** RECORDS FOR THE EXERCISE follows **

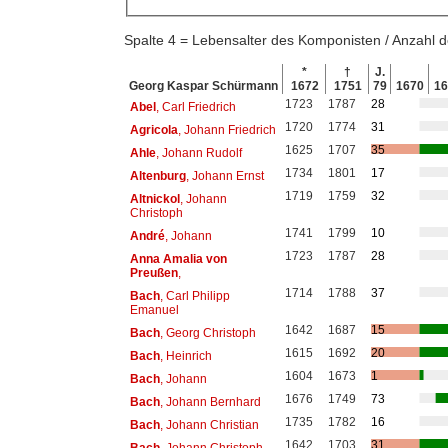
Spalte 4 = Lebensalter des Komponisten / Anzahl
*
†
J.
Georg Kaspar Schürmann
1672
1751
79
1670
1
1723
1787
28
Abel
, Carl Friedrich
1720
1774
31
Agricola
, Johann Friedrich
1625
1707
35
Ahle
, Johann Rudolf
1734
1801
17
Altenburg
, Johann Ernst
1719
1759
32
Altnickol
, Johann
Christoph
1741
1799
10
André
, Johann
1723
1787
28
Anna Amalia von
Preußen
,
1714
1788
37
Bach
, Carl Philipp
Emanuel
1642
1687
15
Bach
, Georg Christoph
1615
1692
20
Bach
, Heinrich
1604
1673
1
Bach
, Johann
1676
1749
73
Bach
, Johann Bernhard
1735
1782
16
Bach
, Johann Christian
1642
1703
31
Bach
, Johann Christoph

** End of RECORDS FOR THE EXERCISE **
** RECORDS FOR THE EXERCISE follows **

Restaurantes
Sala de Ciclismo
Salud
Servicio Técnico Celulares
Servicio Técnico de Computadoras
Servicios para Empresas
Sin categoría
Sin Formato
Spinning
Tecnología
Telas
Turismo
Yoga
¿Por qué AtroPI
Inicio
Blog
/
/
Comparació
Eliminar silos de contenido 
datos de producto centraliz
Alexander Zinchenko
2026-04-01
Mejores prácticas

** End of RECORDS FOR THE EXERCISE **
** RECORDS FOR THE EXERCISE follows **

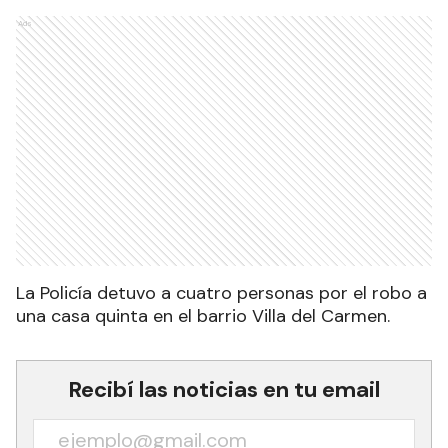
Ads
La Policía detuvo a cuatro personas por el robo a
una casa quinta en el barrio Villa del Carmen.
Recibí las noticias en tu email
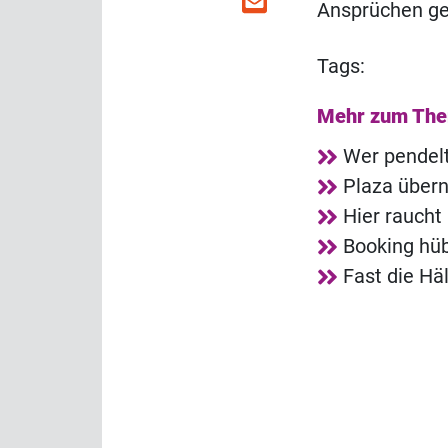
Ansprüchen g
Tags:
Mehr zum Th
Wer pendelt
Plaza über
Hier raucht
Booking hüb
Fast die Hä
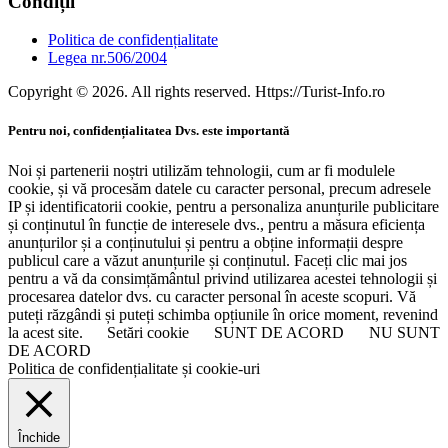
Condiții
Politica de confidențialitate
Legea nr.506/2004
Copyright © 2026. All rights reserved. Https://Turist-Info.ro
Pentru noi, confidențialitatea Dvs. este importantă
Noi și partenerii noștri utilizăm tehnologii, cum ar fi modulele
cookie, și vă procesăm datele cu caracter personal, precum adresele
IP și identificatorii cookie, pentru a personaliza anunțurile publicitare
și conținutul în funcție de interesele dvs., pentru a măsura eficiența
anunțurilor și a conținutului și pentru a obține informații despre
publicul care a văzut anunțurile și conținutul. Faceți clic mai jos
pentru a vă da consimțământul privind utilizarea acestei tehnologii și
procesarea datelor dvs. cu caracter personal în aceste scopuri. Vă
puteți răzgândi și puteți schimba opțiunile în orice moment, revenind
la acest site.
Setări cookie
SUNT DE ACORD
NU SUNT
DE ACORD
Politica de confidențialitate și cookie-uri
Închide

** End of RECORDS FOR THE EXERCISE **

* [TASK DETAILS]: Where the string "Christoph" shows up in the listing above, copy the line that holds it.

* [RESULT FOR THIS EXERCISE]:
Christoph
, Georg Christoph
, Johann Christoph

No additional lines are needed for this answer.